The expansion extended Medicaid coverage to all low-income adults earning up to 138% of the federal poverty level—for individuals, that's roughly $20,120 in 2023. To cover the costs, the federal government would pay for 90% of the program, and states would have to pay the remaining 10%.
The result was a significant increase in the number of people covered by Medicaid. Before the expansion, 56.5 million people were enrolled in Medicaid and the closely associated Children's Health Insurance Program. By May 2023, those programs enrolled 93.8 million people. That's 1 in 5 people (and 4 in 10 children) in the United States.
The 10 states that have not adopted Medicaid expansion include Alabama, Florida, Georgia, Kansas, Wisconsin, Mississippi, North Carolina (adopted but not implemented), South Carolina, Tennessee and Wyoming.
The lack of adoption means these states have less healthcare coverage than the national average. The KFF study estimates that 1.9 million people who earn too much to receive government subsidies to buy private health insurance would be covered by Medicaid if it were expanded. The study also shows that in states that did expand eligibility, the people have better health.
Congressional committees are launching an investigation into the largest Medicaid managed care organizations (MCO) over prior authorization denial rates.
Senator Ron Wyden, chair of the Senate Committee on Finance, and Rep. Frank Pallone, ranking member of the House Committee on Energy and Commerce, sent letters to the seven largest Medicaid managed care providers, requesting they submit information on the rate of appeals and denials in their plans and information on any AI algorithms used in the prior authorization process.

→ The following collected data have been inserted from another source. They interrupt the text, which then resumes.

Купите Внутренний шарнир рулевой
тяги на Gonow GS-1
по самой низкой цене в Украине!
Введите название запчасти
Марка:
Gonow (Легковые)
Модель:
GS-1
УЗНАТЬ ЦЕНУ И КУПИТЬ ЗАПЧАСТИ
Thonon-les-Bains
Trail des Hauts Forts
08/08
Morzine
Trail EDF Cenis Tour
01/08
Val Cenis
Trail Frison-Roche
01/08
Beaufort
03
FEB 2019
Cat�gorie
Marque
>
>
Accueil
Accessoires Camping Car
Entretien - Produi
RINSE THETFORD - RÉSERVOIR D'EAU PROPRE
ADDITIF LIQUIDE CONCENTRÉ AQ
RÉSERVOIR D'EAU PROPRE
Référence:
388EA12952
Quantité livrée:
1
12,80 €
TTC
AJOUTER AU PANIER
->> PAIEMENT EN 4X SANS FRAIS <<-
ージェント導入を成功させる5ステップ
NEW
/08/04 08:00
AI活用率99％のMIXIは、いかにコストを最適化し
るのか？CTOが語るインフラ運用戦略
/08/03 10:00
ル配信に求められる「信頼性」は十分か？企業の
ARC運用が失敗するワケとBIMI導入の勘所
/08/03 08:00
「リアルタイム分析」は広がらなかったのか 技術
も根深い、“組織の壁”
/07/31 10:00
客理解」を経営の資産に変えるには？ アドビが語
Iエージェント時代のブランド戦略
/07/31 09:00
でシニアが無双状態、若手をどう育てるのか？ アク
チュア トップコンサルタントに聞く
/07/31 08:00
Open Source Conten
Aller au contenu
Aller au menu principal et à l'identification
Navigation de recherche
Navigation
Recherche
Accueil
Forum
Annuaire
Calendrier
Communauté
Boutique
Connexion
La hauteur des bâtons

A Health and Human Services (HHS) Office of Inspector General report found the seven largest Medicaid MCO parent companies deny around 1 in 8 prior authorization requests.
The Congressional leaders sent letters to Aetna, AmeriHealth Caritas, CareSource, Centene, Elevance Health, Molina Healthcare, and UnitedHealthcare.
On October 5, the American Medical Rehabilitation Providers Association (AMRPA) sent a letter to members of the CMS leadership team to alert them to the significant delays and administrative burdens reported by several organizations who have recently tried to attain CMS Certification Numbers (CCNs).
The letter highlights the fact that IRFs must be fully certified to submit claims for Medicare payment and apply for contracts with Medicare Advantage payers (among other essential functions for new IRF providers), and that these delays are creating serious financial pressures on new IRF providers upon their opening.